Что там есть в реальности, трудно понять, не совершив серьезного исследования в указанных Лантратовой населенных пунктах. Но с самого начала нужно уяснить, что явление имеет два уровня.
С одной стороны, было бы глупо отрицать наличие криминальной среды во многих российских городах и поселках; особенно в тех, где много людей, отсидевших в тюрьме, — например, в населенных пунктах, располагающихся неподалеку от зон. В России есть и спивающиеся поселки, и поселки с криминалитетом во власти — всякое можно найти. Вполне допускаю, что в таких местах могли формироваться и структуры по типу АУЕ. Многое зависит от лидеров — если, скажем, харизматичный юный преступник захочет организовать такое движение у себя по месту жительства, он может это сделать.
Но и преувеличивать возможности криминальной среды я бы не стал. В моей полевой практике было два информанта, проживающих в городах с тюрьмами; в этих городах было много отсидевших. Но показательно, что у местных подростков не было никакой серьезной связи с местной тюрьмой, несмотря на то что на дворе стояли 1990-е годы. Тюрьма жила своей жизнью, подростки — своей. Тут надо понимать, что криминал не заинтересован в том, чтобы люди знали о нем. Чем больше людей знают о профессиональной преступности, тем более она уязвима. Организовывать подростков, собирать с них копейки «на зону» — это слишком опасно и малоэффективно. У профессиональных преступников есть свой, довольно закрытый круг общения, которым они ограничиваются. «Мирные жители» обычно питаются только слухами о преступности, и эти слухи мало соотносятся с реальностью.
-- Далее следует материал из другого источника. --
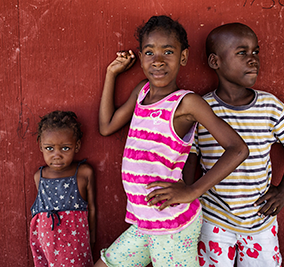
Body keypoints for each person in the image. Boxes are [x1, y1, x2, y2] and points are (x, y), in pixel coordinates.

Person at [95, 15, 249, 267]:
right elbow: (106, 126)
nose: (157, 61)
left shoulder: (186, 103)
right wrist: (111, 73)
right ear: (141, 57)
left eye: (168, 51)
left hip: (172, 226)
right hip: (145, 223)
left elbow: (238, 149)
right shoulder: (142, 91)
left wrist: (193, 190)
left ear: (183, 57)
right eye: (149, 52)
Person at [186, 23, 284, 266]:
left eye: (256, 52)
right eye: (242, 53)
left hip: (261, 219)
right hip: (214, 219)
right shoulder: (201, 109)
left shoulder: (270, 106)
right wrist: (188, 200)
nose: (253, 60)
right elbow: (190, 157)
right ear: (215, 61)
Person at [30, 110, 96, 267]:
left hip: (76, 247)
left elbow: (92, 208)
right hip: (49, 248)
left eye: (65, 148)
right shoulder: (40, 177)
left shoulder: (84, 173)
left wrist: (92, 238)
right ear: (40, 147)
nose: (57, 155)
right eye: (49, 148)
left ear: (76, 146)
Второй слой информации об АУЕ — это процессы, происходящие в интернете. Вот это уже явление совершенно другого плана. С социальной реальностью оно мало связано. Это определенный интернет-фольклор, я бы сравнил интерес к АУЕ в интернете даже не с традиционным подростковым интересом к криминальной стилистике, а с детскими страшилками: где-то есть страшные «группы смерти», фашисты, а сейчас вот появился и мем АУЕ. Дети и подростки его знают, но это совершенно не значит, что они имеют хоть какое-то отношение к криминалу.
Такие игры не новы. Например, в середине 2000-х годов в «Живом журнале» прокатилась волна интереса к гопникам. Был создан виртуальный образ гопника, в который интернет-пользователи с увлечением играли — кепка, спортивные штаны, привычка сидеть на корточках. Среди посетителей ЖЖ-сообществ, посвященных гопникам, была исключительно образованная городская молодежь.
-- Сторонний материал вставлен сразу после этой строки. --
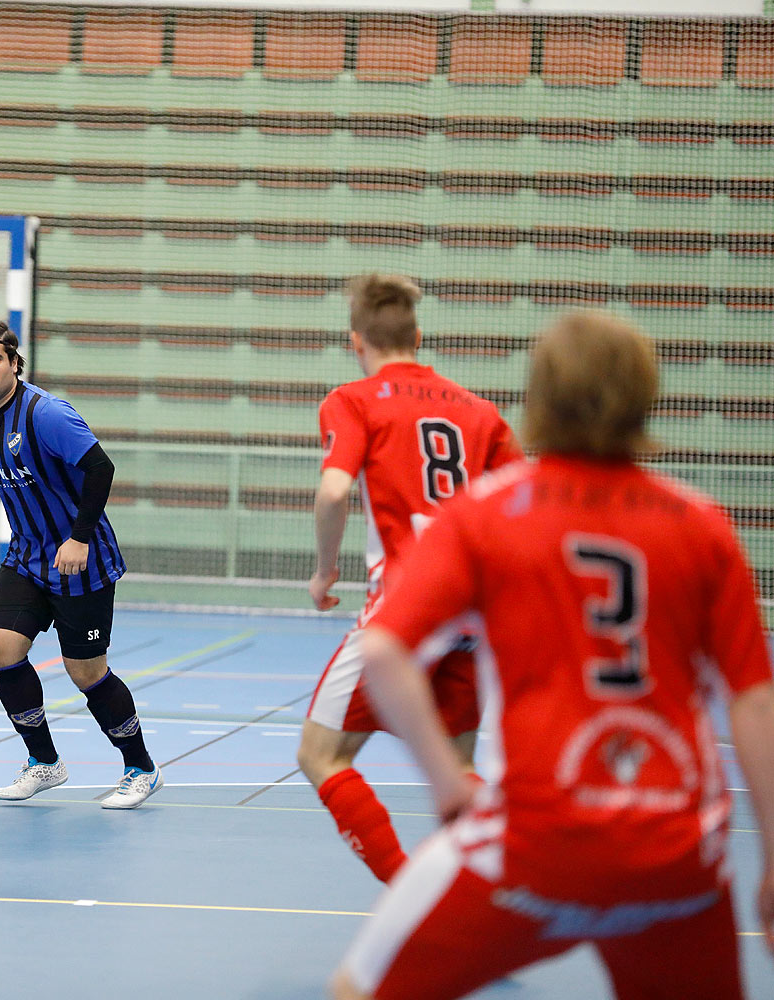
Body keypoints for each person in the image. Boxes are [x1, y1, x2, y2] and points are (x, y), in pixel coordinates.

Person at [330, 311, 774, 1000]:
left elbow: (386, 652)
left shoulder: (487, 514)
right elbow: (754, 699)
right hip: (676, 856)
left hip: (534, 846)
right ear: (645, 397)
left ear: (538, 399)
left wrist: (448, 782)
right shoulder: (701, 524)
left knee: (357, 989)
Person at [299, 274, 522, 883]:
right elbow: (527, 504)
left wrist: (324, 571)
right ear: (418, 337)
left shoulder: (354, 399)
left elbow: (336, 488)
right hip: (475, 612)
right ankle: (491, 895)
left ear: (356, 341)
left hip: (409, 604)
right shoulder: (481, 413)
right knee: (458, 767)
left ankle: (405, 889)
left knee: (319, 754)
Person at [0, 319, 161, 809]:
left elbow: (101, 468)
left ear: (14, 363)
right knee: (0, 651)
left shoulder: (47, 414)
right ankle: (45, 762)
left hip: (83, 558)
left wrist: (78, 539)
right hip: (28, 556)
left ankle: (140, 766)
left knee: (86, 672)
То есть, рассматривая движение АУЕ, мы должны различать реальные социальные проблемы и виртуальную игру. Судя по некоторым последним публикациям, далеко не все это различают.
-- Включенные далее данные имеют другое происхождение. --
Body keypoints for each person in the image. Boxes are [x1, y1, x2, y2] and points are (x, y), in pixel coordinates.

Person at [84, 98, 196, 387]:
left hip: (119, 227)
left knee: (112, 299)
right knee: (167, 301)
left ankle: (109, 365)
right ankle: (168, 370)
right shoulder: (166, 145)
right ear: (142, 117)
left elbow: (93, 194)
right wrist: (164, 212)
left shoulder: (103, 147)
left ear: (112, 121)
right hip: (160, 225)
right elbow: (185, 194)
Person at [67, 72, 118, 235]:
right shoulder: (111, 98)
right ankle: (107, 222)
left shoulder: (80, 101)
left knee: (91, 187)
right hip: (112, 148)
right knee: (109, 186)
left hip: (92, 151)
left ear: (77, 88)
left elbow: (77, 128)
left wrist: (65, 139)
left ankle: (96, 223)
Хочется заострить внимание еще и на том, что нынешняя волна интереса к АУЕ возникла благодаря выступлению Яны Лантратовой, которая фактически сделала рекламу этому движению; даже Путин отреагировал на ее доклад. Перед нами пример «моральной паники» — некто сообщает через массмедиа о незначительном явлении и через это явление получает информационную поддержку. Благодаря сообщениям в СМИ все узнают о явлении и начинают его воспроизводить. И вот уже вместо маргинального забайкальского явления — модный всероссийский мем. Если бы Лантратова просто сделала доклад о криминализации в подростковой среде (не упоминая яркого бренда АУЕ), она бы поступила более профессионально.